9.8 The Jordan Canonical Form
When an operator fails to diagonalize, the Jordan form provides the next-best decomposition.
Definition 9.7 (Jordan block) A Jordan block with eigenvalue \lambda and size k is the k \times k matrix J_k(\lambda) = \begin{pmatrix} \lambda & 1 & 0 & \cdots & 0 \\ 0 & \lambda & 1 & \cdots & 0 \\ \vdots & & \ddots & \ddots & \vdots \\ 0 & 0 & \cdots & \lambda & 1 \\ 0 & 0 & \cdots & 0 & \lambda \end{pmatrix}.
A Jordan block is nearly diagonal: the eigenvalue \lambda appears on the diagonal, with 1’s on the superdiagonal. For example, J_3(2) = \begin{pmatrix} 2 & 1 & 0 \\ 0 & 2 & 1 \\ 0 & 0 & 2 \end{pmatrix}.
Theorem 9.13 (Jordan canonical form) Let T : \mathcal{V} \to \mathcal{V} be a linear operator on a finite-dimensional complex vector space. There exists a basis \mathcal{B} such that [T]_{\mathcal{B}} is block-diagonal with Jordan blocks: [T]_{\mathcal{B}} = \begin{pmatrix} J_{k_1}(\lambda_1) & & \\ & \ddots & \\ & & J_{k_m}(\lambda_m) \end{pmatrix}. This form is unique up to reordering of blocks.
The proof requires developing the theory of generalized eigenvectors and nilpotent operators, which lies beyond our scope. The key insight: when geometric multiplicity falls short of algebraic multiplicity, we obtain Jordan blocks of size larger than 1—this is precisely what the upper bound in Theorem 9.8 is detecting. The geometric multiplicity of \lambda equals the number of Jordan blocks with eigenvalue \lambda, while the algebraic multiplicity equals the total size of those blocks.
Example. The operator with matrix A = \begin{pmatrix} 2 & 1 \\ 0 & 2 \end{pmatrix} has eigenvalue \lambda = 2 with algebraic multiplicity 2 but geometric multiplicity 1: only one eigenvector. The matrix is already in Jordan form J_2(2). For higher powers, writing J_2(2) = 2I + N where N = \begin{pmatrix} 0 & 1 \\ 0 & 0 \end{pmatrix} is nilpotent with N^2 = 0: J_2(2)^n = (2I + N)^n = \sum_{j=0}^{1}\binom{n}{j} 2^{n-j} N^j = \begin{pmatrix} 2^n & n \cdot 2^{n-1} \\ 0 & 2^n \end{pmatrix}. The off-diagonal entry grows as n \cdot 2^{n-1}, introducing polynomial factors alongside the exponential growth.
Theorem 9.14 For a linear operator T on a finite-dimensional complex vector space, T^n \to 0 as n \to \infty if and only if \rho(T) < 1, where \rho(T) = \max\{|\lambda| : \lambda \text{ eigenvalue of } T\} is the spectral radius.

• **GIVEN DATA**:
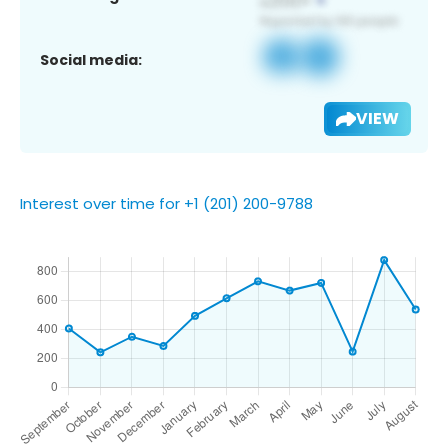
Social media:
VIEW
Interest over time for +1 (201) 200-9788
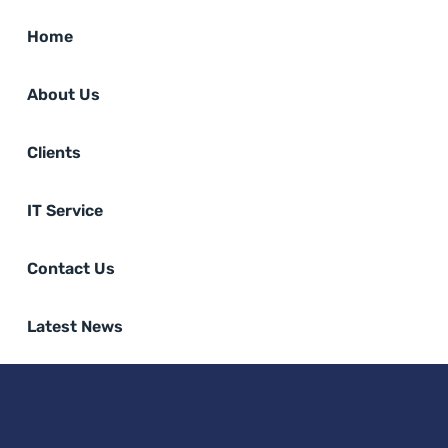
Home
About Us
Clients
IT Service
Contact Us
Latest News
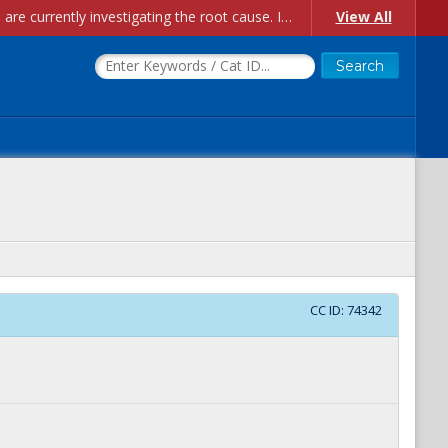
Account Creation Issues: We have received reports of issues with creating new user accounts and linking accounts to CAM, and are currently investigating the root cause. In the meantime: - If you're experiencing errors creating new users, please use the "Quick Add" feature instead (click the "Quick Add" button on the Manage Users page). - If you're experiencing errors linking CAM accoun...
View All
CC ID:
74342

• **PROMPT**: Copy the stretch of the Jordan canonical form text from "Example. The operator" through "the exponential growth.", substituting "upper-right entry" for "off-diagonal entry".

• **RESPONSE**:
Example. The operator with matrix A = \begin{pmatrix} 2 & 1 \\ 0 & 2 \end{pmatrix} has eigenvalue \lambda = 2 with algebraic multiplicity 2 but geometric multiplicity 1: only one eigenvector. The matrix is already in Jordan form J_2(2). For higher powers, writing J_2(2) = 2I + N where N = \begin{pmatrix} 0 & 1 \\ 0 & 0 \end{pmatrix} is nilpotent with N^2 = 0: J_2(2)^n = (2I + N)^n = \sum_{j=0}^{1}\binom{n}{j} 2^{n-j} N^j = \begin{pmatrix} 2^n & n \cdot 2^{n-1} \\ 0 & 2^n \end{pmatrix}. The upper-right entry grows as n \cdot 2^{n-1}, introducing polynomial factors alongside the exponential growth.